◆ TEXT FOR ANALYSIS ◆

==*==

We have always had an unusually flexible approach to home working, long before the pandemic forced employers of all stripes down that road.
As we’ve covered in a previous article, this progressive attitude of ours made life easy for us when home working en masse became an overnight nationwide thing. It’s also allowed us to prolong our stay in any office due to not needing the physical space that would otherwise be essential if everyone we employed were to come to the office every day.
That said, we have continued to expand throughout the hokey kokey of the pandemic and despite this flexibility, we need more space. Again. In fact, writing this gives me a strong sense of deja vu. An office move is no small feat though, and finding a new PSG HQ was a hard task. After all, we leave behind us a stunning office, nestled in beautiful grounds. The type of environment we were very proud to offer and never thought we’d chose to give up. Box House was a keeper, or so we thought.
As wedded as we were to our comfy rural idyl, moving is, or can be if you go about it in the right way, about more than just responding to that immediate catalyst for it. In our case, the need for more space. We decided to seize the opportunity and view this as a chance for a new look, a new, more urban setting, and a chance to find a better ratio of the flexible home working so many now enjoy, and the buzz of the office so many miss.
As I type this from my home office in Devon, these are all hopes and aims, but as you read this, we hope to be ensconed in our dead hip new environs very soon, kicking off 2022 with a cocky swagger. It’s a bold step, and one not met with universal excitement. But it’s the right thing to do. We were never going to be able to stay at Box House and the office was, in all honesty, underused in certain respects. While we’ll never replicate the pastoral elegance of our village environs, we are swapping that for access to everything a town offers, and a village lacks. We’re also trusting that our new landlord is able to realise their exciting vision for the building and the spaces immediately outside it. If they are, we’ll be early adopters of, and contributors to, a vibrant redevelopment that we’ll see taking place around us.
So if you find yourself in Melksham later this year, pop in for a brew, we’d love to see you. Just look for a big red brick chimney.

==*==

◆ RECORDS SUPPLIED ◆

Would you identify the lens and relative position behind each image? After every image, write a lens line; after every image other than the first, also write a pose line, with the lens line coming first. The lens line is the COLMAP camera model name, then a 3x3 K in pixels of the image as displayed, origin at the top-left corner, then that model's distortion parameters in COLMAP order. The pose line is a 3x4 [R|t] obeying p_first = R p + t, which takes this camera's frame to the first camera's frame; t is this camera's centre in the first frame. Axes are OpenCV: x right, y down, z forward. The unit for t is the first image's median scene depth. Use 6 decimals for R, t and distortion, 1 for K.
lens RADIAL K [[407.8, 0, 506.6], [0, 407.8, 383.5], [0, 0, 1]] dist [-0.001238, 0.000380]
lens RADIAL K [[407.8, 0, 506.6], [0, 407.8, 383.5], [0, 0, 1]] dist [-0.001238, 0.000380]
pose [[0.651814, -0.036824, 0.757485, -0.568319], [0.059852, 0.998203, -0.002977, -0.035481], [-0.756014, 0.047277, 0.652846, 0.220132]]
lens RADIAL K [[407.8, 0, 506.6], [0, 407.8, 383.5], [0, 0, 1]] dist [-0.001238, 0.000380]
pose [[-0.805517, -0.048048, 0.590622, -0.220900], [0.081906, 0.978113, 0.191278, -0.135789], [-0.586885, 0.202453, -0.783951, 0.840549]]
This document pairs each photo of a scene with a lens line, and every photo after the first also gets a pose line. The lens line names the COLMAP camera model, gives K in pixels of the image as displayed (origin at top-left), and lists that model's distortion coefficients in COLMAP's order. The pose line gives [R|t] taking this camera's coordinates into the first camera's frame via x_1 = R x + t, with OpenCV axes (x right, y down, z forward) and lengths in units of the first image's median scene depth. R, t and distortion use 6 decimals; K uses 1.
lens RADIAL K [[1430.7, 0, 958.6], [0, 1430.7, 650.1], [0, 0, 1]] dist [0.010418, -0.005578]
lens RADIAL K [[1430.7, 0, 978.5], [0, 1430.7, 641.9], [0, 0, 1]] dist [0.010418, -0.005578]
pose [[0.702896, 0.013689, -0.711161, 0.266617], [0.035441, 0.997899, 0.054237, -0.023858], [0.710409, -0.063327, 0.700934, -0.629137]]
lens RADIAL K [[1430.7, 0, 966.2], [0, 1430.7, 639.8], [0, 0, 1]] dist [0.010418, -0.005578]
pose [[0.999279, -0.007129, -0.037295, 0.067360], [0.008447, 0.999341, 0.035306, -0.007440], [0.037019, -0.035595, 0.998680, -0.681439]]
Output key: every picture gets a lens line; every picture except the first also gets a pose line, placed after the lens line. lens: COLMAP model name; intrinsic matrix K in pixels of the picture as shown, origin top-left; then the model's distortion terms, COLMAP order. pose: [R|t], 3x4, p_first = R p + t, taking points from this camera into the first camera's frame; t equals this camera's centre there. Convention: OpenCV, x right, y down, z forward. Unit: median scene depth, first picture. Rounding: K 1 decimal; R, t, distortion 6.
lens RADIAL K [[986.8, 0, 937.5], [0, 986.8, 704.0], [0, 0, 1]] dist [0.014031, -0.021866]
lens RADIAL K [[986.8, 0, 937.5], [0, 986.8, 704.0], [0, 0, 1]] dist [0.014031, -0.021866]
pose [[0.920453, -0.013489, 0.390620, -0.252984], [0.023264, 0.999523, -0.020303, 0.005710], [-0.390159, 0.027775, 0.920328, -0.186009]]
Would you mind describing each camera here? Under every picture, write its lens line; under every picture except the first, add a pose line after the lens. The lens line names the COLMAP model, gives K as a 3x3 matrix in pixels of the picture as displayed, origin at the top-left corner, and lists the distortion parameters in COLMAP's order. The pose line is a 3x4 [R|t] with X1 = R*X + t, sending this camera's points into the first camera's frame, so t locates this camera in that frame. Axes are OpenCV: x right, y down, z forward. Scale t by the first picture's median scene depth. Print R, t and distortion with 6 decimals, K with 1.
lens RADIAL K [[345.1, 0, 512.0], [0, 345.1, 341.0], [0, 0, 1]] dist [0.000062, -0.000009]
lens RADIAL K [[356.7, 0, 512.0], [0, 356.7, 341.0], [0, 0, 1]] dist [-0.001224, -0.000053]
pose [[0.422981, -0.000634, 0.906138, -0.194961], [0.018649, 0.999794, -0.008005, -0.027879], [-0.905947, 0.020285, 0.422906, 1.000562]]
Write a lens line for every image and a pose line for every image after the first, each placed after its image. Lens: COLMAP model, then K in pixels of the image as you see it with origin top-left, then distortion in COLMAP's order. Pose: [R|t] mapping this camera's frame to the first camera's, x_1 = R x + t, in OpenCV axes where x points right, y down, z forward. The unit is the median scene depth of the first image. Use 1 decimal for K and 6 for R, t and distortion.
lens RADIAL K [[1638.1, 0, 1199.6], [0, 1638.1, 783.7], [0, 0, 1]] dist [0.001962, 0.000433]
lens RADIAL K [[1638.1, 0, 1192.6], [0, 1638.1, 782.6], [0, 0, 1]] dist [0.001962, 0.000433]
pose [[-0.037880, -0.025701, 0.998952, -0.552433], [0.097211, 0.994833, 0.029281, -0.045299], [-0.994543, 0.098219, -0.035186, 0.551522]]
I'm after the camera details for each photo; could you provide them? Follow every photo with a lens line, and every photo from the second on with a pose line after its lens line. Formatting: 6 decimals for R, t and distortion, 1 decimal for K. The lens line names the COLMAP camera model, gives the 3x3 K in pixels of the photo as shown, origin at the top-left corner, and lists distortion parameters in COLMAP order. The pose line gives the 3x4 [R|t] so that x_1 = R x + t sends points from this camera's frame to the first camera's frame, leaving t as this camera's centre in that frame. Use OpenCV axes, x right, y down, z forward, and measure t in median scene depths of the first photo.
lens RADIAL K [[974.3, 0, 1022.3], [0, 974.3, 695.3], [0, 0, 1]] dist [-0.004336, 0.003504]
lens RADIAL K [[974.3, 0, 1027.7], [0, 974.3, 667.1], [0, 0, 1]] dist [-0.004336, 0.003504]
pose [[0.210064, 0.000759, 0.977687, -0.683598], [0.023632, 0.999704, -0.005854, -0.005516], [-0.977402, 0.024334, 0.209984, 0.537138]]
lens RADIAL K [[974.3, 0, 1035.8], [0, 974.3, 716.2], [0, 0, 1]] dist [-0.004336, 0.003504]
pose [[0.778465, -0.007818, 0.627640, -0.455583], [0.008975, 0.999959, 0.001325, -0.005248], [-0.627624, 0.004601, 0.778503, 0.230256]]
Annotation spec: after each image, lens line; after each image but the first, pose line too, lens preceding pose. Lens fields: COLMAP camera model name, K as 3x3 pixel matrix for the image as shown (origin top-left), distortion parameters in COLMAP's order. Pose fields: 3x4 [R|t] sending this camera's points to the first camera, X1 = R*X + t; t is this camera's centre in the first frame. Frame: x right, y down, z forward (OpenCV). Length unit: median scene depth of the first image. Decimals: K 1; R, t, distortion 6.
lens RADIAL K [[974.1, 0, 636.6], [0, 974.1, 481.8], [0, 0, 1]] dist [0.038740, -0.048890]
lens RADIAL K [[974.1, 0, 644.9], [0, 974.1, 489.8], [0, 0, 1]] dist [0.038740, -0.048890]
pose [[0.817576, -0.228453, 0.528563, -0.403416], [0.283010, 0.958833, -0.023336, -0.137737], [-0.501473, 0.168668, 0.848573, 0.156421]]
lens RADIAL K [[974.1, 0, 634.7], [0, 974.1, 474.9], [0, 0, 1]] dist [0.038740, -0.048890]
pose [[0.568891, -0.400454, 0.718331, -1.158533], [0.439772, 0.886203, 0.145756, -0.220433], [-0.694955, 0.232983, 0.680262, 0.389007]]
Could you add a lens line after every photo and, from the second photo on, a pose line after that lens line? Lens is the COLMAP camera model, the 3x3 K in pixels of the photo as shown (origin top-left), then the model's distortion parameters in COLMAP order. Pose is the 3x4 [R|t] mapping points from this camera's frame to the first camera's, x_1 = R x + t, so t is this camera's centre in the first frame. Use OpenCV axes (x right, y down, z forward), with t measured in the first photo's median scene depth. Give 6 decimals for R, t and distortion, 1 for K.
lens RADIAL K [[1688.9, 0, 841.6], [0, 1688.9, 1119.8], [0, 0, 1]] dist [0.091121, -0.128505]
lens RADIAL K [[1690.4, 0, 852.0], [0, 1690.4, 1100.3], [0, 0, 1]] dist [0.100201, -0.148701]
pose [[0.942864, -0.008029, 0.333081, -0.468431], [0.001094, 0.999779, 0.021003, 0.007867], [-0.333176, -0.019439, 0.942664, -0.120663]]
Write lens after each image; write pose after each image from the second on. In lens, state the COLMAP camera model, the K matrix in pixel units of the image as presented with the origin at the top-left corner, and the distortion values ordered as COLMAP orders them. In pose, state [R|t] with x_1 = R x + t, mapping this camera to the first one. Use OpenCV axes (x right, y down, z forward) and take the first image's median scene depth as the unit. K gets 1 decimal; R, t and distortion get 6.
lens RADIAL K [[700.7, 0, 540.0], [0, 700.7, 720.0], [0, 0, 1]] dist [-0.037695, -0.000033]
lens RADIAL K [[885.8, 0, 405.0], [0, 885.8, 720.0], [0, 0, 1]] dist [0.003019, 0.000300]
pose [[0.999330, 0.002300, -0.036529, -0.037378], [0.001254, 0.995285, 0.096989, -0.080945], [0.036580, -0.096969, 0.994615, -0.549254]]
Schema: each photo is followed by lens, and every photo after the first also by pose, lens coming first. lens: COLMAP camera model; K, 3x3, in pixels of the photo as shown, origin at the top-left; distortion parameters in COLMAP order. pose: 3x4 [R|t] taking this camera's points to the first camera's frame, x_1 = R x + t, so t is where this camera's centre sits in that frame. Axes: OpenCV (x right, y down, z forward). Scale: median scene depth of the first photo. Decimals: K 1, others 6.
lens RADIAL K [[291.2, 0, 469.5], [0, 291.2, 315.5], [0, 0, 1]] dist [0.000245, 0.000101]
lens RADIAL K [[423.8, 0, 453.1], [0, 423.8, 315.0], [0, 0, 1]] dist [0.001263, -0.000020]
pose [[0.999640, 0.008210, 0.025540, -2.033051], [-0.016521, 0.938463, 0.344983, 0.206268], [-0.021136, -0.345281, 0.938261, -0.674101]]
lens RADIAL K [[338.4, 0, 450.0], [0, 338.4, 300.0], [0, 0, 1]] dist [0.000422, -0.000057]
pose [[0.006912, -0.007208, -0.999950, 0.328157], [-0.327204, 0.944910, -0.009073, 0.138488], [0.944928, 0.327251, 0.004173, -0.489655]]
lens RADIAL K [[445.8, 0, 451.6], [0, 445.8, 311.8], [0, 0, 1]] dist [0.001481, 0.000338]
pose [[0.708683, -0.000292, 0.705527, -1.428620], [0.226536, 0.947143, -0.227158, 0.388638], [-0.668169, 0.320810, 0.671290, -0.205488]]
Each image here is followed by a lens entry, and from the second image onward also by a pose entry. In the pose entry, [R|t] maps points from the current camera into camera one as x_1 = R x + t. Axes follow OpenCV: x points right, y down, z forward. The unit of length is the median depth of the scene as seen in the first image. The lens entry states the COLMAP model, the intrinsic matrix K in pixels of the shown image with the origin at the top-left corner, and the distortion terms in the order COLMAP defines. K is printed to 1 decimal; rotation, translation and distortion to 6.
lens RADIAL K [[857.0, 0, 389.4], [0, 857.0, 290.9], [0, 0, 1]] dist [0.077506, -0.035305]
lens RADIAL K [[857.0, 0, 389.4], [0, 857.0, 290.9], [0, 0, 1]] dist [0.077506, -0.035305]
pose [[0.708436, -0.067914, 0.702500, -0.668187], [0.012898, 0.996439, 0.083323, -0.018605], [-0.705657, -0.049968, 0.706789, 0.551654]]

==*==

◆ ACTIVITY ◆
In the text about the office move, why had the company been able to stay in an office longer than it otherwise could have? Answer in one to three sentences.

◆ SOLUTION TO THE EXERCISE ◆
Its flexible approach to home working meant it did not need the physical space that would be essential if everyone it employed came to the office every day. That allowed it to prolong its stay in an office.